Working towards Israel-Palestine peace

February 8, 2009

Perhaps some of the ideas I proposed in my post “Violence is not the solution” are not so far off. I was inspired to read an article in my local newspaper this morning about a couple who lived in Israel and Palestine for many years and now do peace work in the region:

The couple, who moved from Israel to the Foothills west of Boulder in 1994, are planning a three- to four-week trip to Israel next month to present their conflict resolution training to peace workers at Neve Shalom, an Arab and Jewish cooperative community outside Jerusalem.

I looked up Neve Shalom and it sounds like an incredible community doing important work.
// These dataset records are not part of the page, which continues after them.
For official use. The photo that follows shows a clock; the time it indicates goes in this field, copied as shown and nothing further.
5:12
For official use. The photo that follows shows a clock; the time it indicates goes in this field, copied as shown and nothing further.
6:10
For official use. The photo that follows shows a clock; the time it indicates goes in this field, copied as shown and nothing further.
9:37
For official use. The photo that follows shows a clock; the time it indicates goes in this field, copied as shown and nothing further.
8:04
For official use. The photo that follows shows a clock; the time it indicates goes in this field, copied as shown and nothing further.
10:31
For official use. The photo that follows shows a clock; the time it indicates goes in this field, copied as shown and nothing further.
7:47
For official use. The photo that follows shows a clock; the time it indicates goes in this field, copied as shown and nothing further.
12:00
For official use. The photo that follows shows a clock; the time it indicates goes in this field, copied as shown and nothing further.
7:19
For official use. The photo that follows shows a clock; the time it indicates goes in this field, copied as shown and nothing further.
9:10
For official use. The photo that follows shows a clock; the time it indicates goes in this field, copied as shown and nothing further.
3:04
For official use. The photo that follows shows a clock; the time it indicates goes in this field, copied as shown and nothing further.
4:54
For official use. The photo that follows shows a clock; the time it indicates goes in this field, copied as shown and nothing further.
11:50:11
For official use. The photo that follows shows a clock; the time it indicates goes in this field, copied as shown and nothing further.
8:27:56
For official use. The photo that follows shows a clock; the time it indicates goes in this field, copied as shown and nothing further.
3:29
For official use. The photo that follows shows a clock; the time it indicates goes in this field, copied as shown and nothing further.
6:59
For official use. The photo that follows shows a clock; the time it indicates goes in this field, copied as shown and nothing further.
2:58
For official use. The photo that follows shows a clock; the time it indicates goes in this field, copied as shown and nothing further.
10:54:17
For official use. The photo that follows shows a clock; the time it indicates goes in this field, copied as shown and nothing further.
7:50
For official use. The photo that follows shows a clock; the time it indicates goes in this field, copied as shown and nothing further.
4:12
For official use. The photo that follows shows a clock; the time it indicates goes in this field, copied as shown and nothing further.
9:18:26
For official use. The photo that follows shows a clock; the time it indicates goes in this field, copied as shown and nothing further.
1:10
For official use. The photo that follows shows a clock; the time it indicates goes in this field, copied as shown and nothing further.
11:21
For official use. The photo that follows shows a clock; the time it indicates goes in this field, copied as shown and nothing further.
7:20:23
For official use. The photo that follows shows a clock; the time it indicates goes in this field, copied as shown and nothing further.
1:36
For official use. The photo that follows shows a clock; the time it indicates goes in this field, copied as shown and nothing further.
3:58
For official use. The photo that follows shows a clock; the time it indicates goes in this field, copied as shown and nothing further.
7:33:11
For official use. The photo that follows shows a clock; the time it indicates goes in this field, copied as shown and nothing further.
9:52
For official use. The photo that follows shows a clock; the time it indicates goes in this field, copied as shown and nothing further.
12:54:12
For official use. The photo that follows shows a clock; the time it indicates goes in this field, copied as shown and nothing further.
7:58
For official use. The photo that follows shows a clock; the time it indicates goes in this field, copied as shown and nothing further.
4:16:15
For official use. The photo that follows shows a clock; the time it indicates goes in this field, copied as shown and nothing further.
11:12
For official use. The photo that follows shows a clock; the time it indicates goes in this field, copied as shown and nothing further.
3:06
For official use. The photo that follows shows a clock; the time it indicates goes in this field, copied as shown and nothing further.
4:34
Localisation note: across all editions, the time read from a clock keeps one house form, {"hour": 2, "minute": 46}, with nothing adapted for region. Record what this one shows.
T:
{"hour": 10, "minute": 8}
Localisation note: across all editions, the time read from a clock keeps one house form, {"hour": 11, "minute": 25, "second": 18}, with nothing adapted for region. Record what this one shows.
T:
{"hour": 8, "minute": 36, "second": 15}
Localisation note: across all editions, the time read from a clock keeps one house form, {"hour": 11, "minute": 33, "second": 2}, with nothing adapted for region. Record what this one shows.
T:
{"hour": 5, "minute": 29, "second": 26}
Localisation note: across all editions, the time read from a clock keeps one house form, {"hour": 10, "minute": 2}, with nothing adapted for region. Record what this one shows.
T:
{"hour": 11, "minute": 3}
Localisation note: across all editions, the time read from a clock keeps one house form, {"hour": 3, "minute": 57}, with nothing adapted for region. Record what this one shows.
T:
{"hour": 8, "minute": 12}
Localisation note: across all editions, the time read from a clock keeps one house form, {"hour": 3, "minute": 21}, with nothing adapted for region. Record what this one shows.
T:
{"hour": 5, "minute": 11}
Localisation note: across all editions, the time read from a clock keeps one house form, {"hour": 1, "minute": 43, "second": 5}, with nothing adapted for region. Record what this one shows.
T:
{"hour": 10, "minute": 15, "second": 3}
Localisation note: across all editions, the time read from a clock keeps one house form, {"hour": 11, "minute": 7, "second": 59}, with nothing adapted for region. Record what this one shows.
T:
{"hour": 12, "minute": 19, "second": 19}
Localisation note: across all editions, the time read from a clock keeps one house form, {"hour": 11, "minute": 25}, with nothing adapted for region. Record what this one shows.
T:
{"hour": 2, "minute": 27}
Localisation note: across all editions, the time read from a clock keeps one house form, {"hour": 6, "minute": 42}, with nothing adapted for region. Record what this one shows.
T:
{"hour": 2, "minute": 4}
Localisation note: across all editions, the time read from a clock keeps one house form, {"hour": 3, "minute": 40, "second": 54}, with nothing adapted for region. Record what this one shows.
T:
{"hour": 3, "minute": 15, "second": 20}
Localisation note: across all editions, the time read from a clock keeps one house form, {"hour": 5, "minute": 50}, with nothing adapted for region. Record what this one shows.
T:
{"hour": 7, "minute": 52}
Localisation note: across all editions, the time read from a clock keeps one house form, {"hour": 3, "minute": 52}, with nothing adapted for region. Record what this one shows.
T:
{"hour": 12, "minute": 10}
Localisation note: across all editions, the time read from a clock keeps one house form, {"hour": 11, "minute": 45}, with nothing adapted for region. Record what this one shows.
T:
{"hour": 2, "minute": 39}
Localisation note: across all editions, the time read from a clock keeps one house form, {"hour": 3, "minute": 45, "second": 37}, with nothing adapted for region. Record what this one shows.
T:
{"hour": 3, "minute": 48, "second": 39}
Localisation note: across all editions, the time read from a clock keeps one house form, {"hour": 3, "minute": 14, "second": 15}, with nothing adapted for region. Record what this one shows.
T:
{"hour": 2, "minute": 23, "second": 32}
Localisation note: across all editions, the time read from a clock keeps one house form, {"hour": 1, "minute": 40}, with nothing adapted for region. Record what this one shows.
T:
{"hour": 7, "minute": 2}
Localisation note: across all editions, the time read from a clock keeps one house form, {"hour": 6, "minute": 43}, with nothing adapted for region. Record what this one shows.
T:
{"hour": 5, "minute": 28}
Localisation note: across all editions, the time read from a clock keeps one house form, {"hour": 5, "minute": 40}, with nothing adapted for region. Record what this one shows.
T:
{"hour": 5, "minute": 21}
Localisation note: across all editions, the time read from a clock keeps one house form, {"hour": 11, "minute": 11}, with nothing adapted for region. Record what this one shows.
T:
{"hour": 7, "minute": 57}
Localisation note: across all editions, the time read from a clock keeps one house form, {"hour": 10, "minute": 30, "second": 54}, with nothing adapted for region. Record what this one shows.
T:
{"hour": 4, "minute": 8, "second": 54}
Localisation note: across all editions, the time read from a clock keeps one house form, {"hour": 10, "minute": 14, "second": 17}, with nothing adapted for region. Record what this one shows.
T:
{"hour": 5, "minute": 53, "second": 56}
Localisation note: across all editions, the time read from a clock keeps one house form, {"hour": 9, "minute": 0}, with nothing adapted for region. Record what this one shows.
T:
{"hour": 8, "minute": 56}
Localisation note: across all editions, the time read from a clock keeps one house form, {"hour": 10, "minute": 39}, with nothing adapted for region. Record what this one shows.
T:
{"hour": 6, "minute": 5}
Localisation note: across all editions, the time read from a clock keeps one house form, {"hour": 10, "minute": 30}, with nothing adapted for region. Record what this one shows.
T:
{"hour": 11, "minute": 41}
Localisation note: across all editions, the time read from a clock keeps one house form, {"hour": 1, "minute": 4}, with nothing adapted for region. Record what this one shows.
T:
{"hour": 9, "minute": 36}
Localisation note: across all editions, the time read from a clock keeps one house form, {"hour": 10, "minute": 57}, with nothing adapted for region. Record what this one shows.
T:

The name means “Oasis of Peace” and their homepage defines them as:

A village, jointly established by Jewish and Palestinian Arab citizens of Israel, that is engaged in educational work for peace, equality and understanding between the two peoples.

They have many wonderful projects, and one that caught my attention is The School for Peace, which has programs for adults:

Our goal is to develop participants’ awareness of the conflict and their role in it, and enable them to probe and construct their identity through interaction with the other; our orientation is shaped by the quest for a truly humane, egalitarian and just society.

Their staff facilitates encounters that stress dialogue in a safe environment. Reading about this program, I feel that this is the sort of work I would like to do: facilitating dialogues and deep, meaningful interactions between people. Some people from the program have written a book about their approach, Israeli and Palestinian Identities in Dialogue: The School for Peace Approach, by Rabah Halabi and Deb Reich. I definitely want to read it!